In the roller coaster domain, motion of a block over the roller coaster can be described in the same terms as the sliding problem presented in the last chapter. The shape of the roller coaster, including discontinuities, can be represented as an extended polygon boundary. Relative slope of segments of the roller coaster can also be described. State can be represented, as in de Kleer's system, as a combination of qualitative position on a particular segment of the roller coaster, and direction of motion. The only further information required to predict future motion is a representation of the external force acting on the system - gravity. In de Kleer's system, gravity is implicit in the representation, but a reasoning system acting on the PDO/EPB representation could explicitly include gravity as an influence that encourages closer proximity to the ground.
In the bouncing ball domain, it would also be necessary to include an explicit description of gravity - Forbus' representation includes gravity as an implicit direction. The PDO/EPB representation can describe a moving object with real size and shape (whereas the bouncing ball in FROB is just a point mass), and it can describe flying, sliding, and collision, just as Forbus' system does (motions like these are all discussed in the last chapter as ways of avoiding obstacles). The main advantage of this representation over the one used by Forbus is that it can describe change of qualitative state in the position of the ball without dividing space into problem-specific discrete regions.
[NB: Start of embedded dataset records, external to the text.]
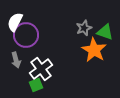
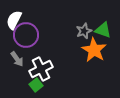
white semicircle: moved 1 px left, 2 px up
gray star: moved 3 px down
green triangle: moved 2 px left, 2 px up
gray arrow: moved 1 px right, 1 px up; rotated 21 degrees counterclockwise
white cross: rotated 10 degrees clockwise
green square: rotated 16 degrees counterclockwise
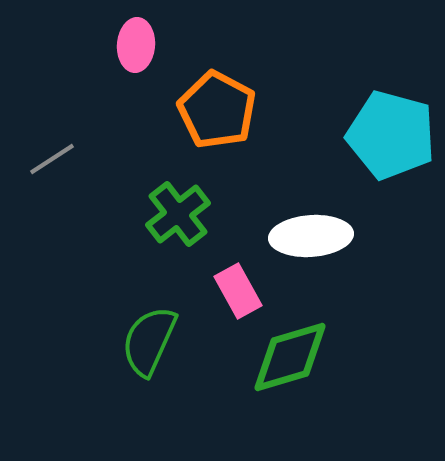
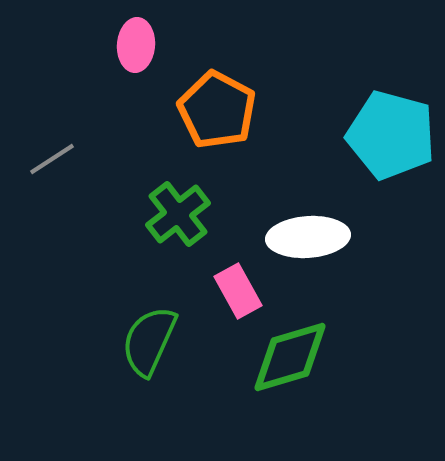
white ellipse: moved 3 px left, 1 px down
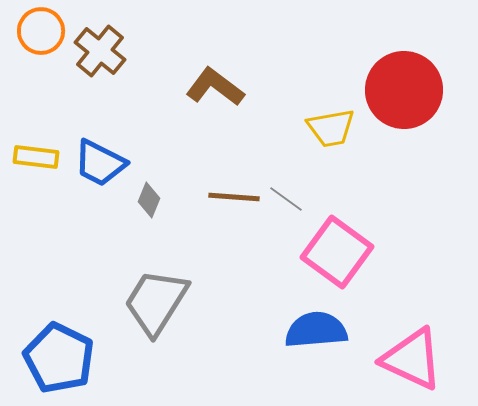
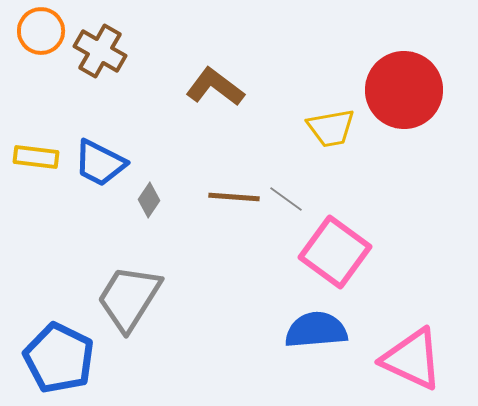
brown cross: rotated 9 degrees counterclockwise
gray diamond: rotated 12 degrees clockwise
pink square: moved 2 px left
gray trapezoid: moved 27 px left, 4 px up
State change could be expressed in terms of changing relative proximity rather than absolute position, and this enables facilities such as describing the relative state of two bouncing balls, rather than just a single ball in a static world.
In the ``mechanism world'', other qualitative analysis systems can describe only the motion of objects which are in contact. The PDO/EPB representation can be used to describe both motion in free space, and motion of objects in contact. The advantages of describing relative position globally are again apparent here, where the state of a mechanism may be a function of many individual parts in relative motion. This representation could therefore provide a basis for more general qualitative analysis of mechanisms, but it would have to be extended to include the influence of moving objects on other objects which they are in contact with. Such an extension could involve a qualitative version of the mechanics of pushing as analysed by Mason [Mas86]. The PDO/EPB representation does not provide the process description of energy transfer which is the central part of most mechanism analysis systems.
The facilities provided by the PDO/EPB representation can be used to carry out the spatial reasoning tasks associated with other qualitative reasoning systems that operate in these various spatial domains. The PDO/EPB methods do not require the use of a numeric preprocessing stage to carry out geometric analysis of possible motion and constraint, and the representation retains much of the spatial content of the scene - the scene geometry is not reduced to a discrete network.